Kleve Stechbahn: Wo die Ritter zustachen

Kleve · Die Stechbahn war einst die Turnierbahn der Klever Grafen. Ritter rasten dort zu Pferde mit einer Lanze aufeinander zu und versuchten, sich aus dem Sattel zu stoßen. Die Zuschauer applaudierten und huldigten dem Sieger.

Das Visier heruntergeklappt, die Rüstung pechschwarz — hoch auf seinen prächtigen Streitross reitet Ritter Philipp auf seinen Gegner zu. Kurz vor dem Aufeinandertreffen lässt er die Lanze herab. Das Publikum, das sich zahlreich an den Hängen der Klever Stechbahn versammelt hat, hält den Atem an. Die Spitze von Philipps Lanze trifft mitten auf den Brustharnisch seines Gegners. Der fällt zu Boden. Das Publikum tobt und feiert Ritter Philipp. Diese Szene könnte sich im 15. Jahrhundert auf der alten Turnierbahn der klevischen Grafen abgespielt haben.

1413 erstmals erwähnt

Die Stechbahn wurde laut dem Klever Stadthistoriker Friedrich Gorissen erstmalig im Jahr 1413 erwähnt. Somit dürfte sie einer der ältesten Straßen des Klever Stadtzentrums sein. Das Gelände, so schreibt Gorissen, sei für die Ritterspiele wie geschaffen: "In unmittelbarer Nähe der Burg, von der man einen herrlichen Blick über die ganze Bahn hat, ein hinlänglich langer und breiter, ebener Platz, allseitig von mehr oder weniger steilen Hängen umgeben, die die Anlage von Rängen für die Zuschauer gestatten.
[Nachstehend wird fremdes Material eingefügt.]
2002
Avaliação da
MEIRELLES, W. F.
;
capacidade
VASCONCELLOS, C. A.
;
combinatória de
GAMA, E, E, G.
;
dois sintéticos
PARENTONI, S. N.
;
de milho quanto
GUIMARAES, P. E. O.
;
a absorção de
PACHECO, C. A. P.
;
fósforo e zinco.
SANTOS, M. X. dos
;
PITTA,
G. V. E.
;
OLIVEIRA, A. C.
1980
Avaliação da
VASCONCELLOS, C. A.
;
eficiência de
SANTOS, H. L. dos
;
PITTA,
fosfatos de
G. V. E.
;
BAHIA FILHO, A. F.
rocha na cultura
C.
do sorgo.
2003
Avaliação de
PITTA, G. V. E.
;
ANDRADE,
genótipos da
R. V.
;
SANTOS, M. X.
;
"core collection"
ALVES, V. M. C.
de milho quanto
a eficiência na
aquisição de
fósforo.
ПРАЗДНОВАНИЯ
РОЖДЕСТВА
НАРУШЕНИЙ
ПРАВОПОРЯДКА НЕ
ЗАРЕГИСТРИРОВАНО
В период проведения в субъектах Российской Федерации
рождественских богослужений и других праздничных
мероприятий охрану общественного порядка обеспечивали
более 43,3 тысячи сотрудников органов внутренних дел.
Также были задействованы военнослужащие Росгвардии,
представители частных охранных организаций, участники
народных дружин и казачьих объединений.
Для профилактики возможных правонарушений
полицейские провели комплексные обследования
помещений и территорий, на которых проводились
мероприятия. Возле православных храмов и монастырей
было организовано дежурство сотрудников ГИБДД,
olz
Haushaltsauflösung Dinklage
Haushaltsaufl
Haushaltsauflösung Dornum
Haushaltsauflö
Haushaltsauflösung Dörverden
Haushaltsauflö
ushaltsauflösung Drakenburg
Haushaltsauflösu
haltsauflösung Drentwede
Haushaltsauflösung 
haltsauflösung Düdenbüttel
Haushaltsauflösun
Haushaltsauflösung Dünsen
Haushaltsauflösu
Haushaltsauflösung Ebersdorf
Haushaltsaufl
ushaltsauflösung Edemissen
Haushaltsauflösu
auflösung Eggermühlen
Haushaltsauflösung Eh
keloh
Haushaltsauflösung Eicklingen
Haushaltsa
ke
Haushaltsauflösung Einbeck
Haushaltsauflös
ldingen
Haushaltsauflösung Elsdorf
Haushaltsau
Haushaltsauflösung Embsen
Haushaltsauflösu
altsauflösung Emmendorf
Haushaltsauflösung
Das Ganze überragt von der alten Stadtmauer auf der Höhe des Heideberges."

Die eigentliche Turnierbahn sei rund 200 Meter lang und etwa 75 Meter breit gewesen. Eine Rampe und eine Treppenanlage an der Seite des Grünen Heideberges wiesen darauf hin, dass dort früher einmal Zuschauerränge gewesen sind.

Als mit der Ummauerung des Hagschen Viertels begonnen wurde, verlegte man das alte Turniergelände zur so genannten Reitbahn zwischen der unteren Lindenallee und dem Mausgarten und auf der Stechbahn wurden Häuser errichtet. Von denen brannten die meisten dann bei einem Stadtbrand im Jahr 1528 nieder. Nach dem Brand kam die Bebauung der Stechbahn nur langsam vom Fischmarkt her voran. Wie der ehemalige Stadtbaurat Hunscheidt schrieb, gab es Mitte des 17. Jahrhunderts noch "reichlich Platz, um unterhalb des Grünen Heidebergs ein Kapuzinerkloster mit Kirche, Friedhof, Wohnungen, Krankenhaus und den erforderlichen Nebengebäuden zu errichten". Die ersten Kapuziner kamen 1629 nach Kleve, erhielten aber erst 1649 vom Großen Kurfürst die Niederlassungsgenehmigung. Sogleich begannen sie mit dem Klosterbau an der Stechbahn. 1802 wurde das Kloster unter französischer Herrschaft aufgehoben. Und wieder trabten Pferde auf der Stechbahn: Laut Hunscheidt nutzte die französische Gendarmerie das Objekt als Reitschule, andere Teile — insbesondere der oberen Terrasse zum Grünen Heideberg hin — wurden an Private verkauft.